I hate UNIX permissions, hate hate hate. So with Docker your data is mounted on the host IIUC and your app stays firmly containerized.

But when your app writes data out on to a mount point, what THE HELL should the permissions be? I ended up just chmod -R 777 on my Volume's mountpoint, though I should probably have used setfacl What a mess!

User/group 33

How am I supposed to log CoreOS/Docker?!

I'm confused about Volume mounts. I run Greptweet like so: /usr/bin/docker run --name greptweet1 -v /srv/www/greptweet.com:/srv/http/u -p 80:80 greptweet, and /srv/http/u/ is where the data lives. But HOW am I supposed to get at my container's logs? Another volume mount?
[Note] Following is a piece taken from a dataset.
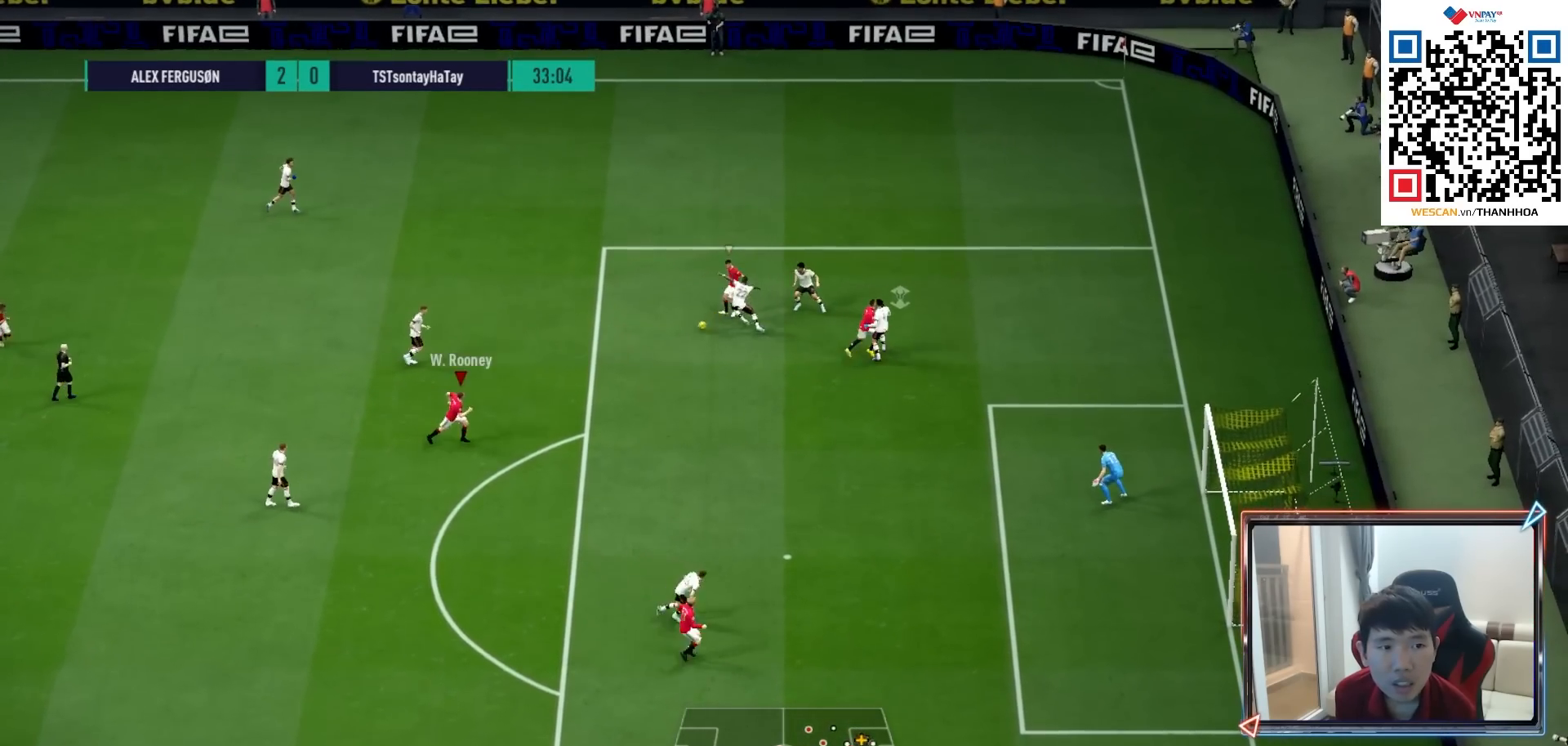
{"buttons": ["R1"], "left_stick": "down-right", "right_stick": "center", "events": [[100, "left_stick", "down-right"], [283, "R1", "down"]]}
How does CoreOS envision managing httpd logs? I don't understand. And how am I supposed to run logrorate!? "One step forward, two steps back" is playing in my mind.
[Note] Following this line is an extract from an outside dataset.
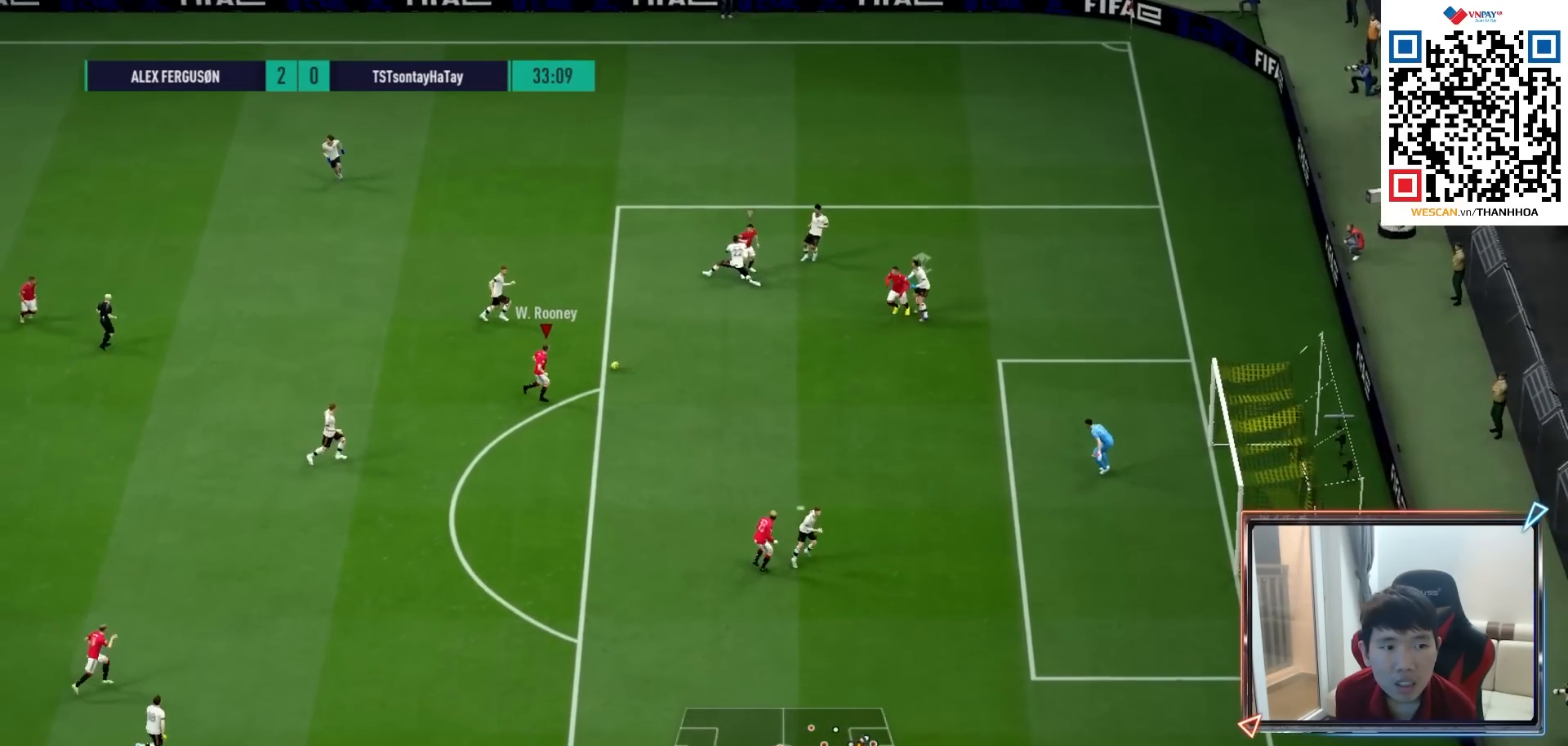
{"buttons": [], "left_stick": "down-right", "right_stick": "center", "events": [[400, "R1", "up"]]}
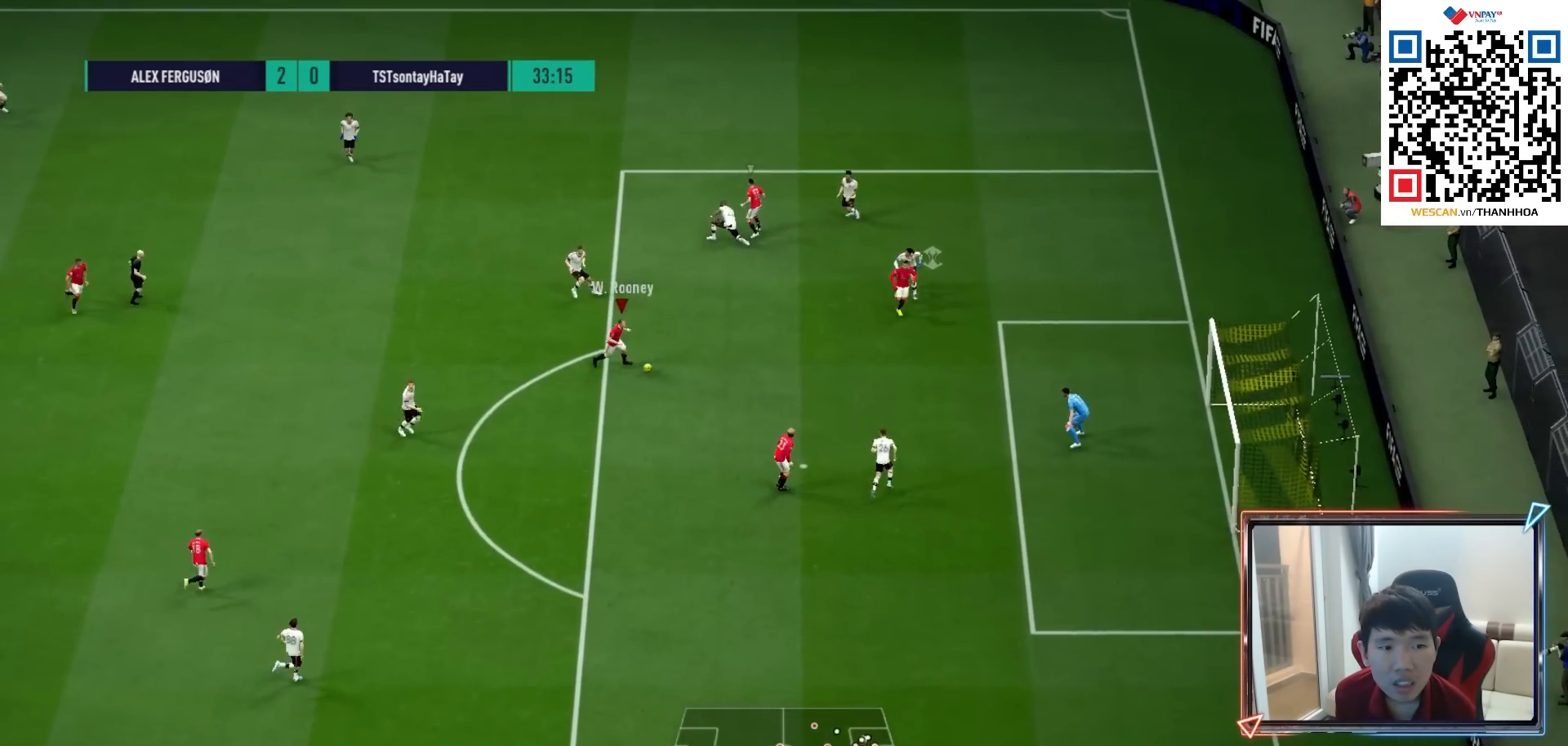
{"buttons": [], "left_stick": "down", "right_stick": "center", "events": [[333, "left_stick", "down"], [367, "CROSS", "down"], [433, "CROSS", "up"]]}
A jarring thing is that when you run a docker container, you IIUC are expected to run one process, i.e. the httpd.

Unfortunately with nginx, to get PHP working you need to run a separate (FastCGI) PHP process to nginx httpd, hence the Greptweet Dockerfile uses Python's supervisor daemon to manage both processes. Urgh. I copied this paradigm from another Dockerfile. Tbh I was expecting to manage the process with systemd inside the container. Now I have Python crapware in my container for managing nginx/php processes. Suck.

NO Cron

Greptweet used cron to create backups, relay stats and generate reports. Now AFAICT I don't have the basic utility of cron in my container. Now what?!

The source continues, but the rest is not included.